ACTION ITEM
For each line below that contains the word "tende", return that line.

- Opening Delimiter -

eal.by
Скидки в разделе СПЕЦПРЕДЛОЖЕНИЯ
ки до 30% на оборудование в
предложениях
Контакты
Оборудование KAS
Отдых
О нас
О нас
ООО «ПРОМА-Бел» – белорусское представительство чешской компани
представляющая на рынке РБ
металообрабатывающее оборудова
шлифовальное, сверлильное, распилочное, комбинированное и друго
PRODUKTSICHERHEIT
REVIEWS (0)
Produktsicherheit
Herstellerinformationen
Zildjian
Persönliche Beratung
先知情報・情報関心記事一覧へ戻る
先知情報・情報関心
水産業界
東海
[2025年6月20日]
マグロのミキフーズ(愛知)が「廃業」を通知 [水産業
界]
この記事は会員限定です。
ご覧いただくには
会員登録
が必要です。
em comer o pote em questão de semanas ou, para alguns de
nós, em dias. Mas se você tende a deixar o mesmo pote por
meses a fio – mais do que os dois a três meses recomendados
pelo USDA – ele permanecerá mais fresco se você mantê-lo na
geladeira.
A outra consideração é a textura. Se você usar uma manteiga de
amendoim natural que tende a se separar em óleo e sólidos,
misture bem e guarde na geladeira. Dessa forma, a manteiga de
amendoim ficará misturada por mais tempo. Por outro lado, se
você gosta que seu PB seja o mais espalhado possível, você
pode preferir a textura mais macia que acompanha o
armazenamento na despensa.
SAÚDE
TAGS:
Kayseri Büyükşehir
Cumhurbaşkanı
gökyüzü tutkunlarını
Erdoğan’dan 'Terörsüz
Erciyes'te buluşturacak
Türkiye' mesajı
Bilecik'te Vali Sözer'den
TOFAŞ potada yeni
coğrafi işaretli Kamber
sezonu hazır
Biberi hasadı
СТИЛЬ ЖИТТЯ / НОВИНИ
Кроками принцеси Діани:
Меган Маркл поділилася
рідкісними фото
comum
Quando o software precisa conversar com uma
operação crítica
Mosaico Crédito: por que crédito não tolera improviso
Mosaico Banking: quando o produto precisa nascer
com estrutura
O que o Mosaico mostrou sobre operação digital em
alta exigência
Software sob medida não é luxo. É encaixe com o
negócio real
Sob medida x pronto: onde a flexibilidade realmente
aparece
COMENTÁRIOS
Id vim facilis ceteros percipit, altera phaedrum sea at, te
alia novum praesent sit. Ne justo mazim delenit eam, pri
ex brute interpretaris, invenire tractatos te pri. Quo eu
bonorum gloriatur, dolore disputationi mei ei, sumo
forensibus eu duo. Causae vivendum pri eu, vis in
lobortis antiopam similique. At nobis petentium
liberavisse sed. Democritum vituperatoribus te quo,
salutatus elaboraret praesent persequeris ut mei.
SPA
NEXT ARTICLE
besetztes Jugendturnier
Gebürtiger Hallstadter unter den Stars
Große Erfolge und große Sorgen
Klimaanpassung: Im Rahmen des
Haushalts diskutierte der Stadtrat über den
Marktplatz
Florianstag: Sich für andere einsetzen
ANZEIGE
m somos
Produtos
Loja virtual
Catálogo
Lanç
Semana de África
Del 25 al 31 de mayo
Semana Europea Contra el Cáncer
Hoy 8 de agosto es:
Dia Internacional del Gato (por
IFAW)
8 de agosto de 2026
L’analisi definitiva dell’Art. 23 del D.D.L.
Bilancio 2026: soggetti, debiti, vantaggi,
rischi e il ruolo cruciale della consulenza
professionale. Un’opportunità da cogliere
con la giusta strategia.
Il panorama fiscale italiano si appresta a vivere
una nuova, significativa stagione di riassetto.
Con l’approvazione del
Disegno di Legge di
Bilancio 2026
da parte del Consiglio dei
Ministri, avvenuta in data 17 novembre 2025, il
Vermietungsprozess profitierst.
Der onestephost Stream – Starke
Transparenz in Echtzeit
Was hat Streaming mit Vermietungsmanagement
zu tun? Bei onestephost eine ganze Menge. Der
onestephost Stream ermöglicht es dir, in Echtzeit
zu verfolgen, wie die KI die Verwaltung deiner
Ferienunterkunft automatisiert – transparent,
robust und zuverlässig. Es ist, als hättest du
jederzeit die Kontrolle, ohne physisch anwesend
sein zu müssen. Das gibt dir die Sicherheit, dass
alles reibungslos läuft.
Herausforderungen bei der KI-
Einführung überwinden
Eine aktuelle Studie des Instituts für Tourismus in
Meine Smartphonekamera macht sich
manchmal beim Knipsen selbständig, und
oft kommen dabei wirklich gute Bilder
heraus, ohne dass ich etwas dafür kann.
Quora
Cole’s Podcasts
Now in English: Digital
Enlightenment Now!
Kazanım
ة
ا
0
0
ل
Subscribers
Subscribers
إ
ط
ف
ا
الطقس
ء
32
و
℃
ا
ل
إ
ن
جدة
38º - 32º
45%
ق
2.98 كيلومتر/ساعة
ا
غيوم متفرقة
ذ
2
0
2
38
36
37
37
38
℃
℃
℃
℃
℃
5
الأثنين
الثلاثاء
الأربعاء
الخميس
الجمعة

- Closing Delimiter -

RESPONSE TO THIS EXERCISE
nós, em dias. Mas se você tende a deixar o mesmo pote por
amendoim natural que tende a se separar em óleo e sólidos,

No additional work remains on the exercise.